How the persistence layer uses it

The link between "this attribute is a mutable value type" and "freeze it" lives in the DataType abstraction. A data type reports whether its Java representation is a mutable, freezable object:

/** Mutable objects may change their state and must implement Freezable. */
boolean isMutable();

isMutable() returns true exactly for the date/time and binary types above. The code generator (MethodsImpl) then emits a freeze on assignment in every generated setter for such an attribute:

void setInvoiceDate(Date invoiceDate) {
  Freezable.freeze(invoiceDate);          // generated only when the DataType isMutable()
  if (!Objects.equals(this.invoiceDate, invoiceDate)) {
    assertMutable();                      // the entity's own Immutable guard
    firePropertyChange(AN_INVOICEDATE, this.invoiceDate, invoiceDate);
    this.invoiceDate = invoiceDate;
  }
}

The effect: the instant a value object is stored in an entity attribute, it is frozen. The caller may keep its reference, but can no longer mutate the stored value — the aliasing bug from the opening example becomes a loud TentackleRuntimeException instead of silent corruption. To change the value, you must call the setter with a different (or cloned-and-edited) instance, which routes through dirty tracking, the immutability check (assertMutable()) and property-change notification as intended.


Relationship to Immutable

Freezable and Immutable are deliberately different mechanisms for two different kinds of objects, and they cooperate:

Freezable Immutable
Applies to mutable value objects in entity fields (Date, Timestamp, Binary, …) entities / containers (PDOs, ImmutableArrayList)
Direction one-way and final — never unfrozen switchable back and forth (until setFinallyImmutable())
Granularity a single scalar value an object and, cascading, its whole aggregate
Lives in tentackle-common tentackle-core (org.tentackle.misc)

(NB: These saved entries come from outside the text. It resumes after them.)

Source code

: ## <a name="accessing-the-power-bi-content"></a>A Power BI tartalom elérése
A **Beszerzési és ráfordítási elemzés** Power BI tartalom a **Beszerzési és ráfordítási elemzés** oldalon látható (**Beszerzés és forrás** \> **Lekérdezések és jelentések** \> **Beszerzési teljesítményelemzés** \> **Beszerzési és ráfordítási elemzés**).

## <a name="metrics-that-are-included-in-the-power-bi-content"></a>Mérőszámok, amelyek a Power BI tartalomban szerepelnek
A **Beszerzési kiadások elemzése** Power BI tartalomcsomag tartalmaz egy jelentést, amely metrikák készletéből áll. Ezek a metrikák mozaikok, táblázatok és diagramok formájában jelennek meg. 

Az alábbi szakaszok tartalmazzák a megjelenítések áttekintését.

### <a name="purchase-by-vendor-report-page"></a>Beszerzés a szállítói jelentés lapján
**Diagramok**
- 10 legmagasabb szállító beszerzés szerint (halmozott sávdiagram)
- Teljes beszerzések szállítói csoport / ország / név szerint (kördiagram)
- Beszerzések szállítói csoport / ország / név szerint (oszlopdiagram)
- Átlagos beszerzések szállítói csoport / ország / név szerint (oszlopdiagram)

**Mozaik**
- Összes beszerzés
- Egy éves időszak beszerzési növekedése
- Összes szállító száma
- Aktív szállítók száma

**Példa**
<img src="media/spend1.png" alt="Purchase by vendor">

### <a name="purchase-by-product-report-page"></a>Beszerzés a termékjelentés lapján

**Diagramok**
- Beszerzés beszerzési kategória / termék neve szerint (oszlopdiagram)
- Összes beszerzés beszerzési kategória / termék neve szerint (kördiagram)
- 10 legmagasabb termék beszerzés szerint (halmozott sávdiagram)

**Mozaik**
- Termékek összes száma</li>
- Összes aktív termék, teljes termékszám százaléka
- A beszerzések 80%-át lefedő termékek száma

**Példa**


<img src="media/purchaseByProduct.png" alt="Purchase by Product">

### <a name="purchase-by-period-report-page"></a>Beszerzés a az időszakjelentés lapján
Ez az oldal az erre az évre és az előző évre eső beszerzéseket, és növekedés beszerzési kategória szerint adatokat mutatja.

A PDO's scalar attributes are frozen value objects, while the PDO itself is Immutable. Freezing the field values closes the aliasing hole that Immutable alone cannot — assertMutable() stops you from calling the setter on an immutable entity, but only Freezable stops you from mutating a value you already pulled out of (or pushed into) it.

See the Immutable documentation for the entity/container side, including its three-state model and aggregate cascading.


Rules of thumb

  • Use Tentackle's value types (Date, Time, Timestamp, Binary/TBinary) for model attributes, not the raw java.util / java.sql types — you get freezability and timezone-stable serialization.
  • Don't hold on to a stored value expecting to mutate it. Once assigned to an entity, it is frozen. To change it, build/clone a new instance and call the setter.
  • Clone to edit. clone()/copy() of a frozen value returns a mutable one.
  • Freezing is permanent. There is no unfreeze; a value's only path back to mutability is a fresh clone.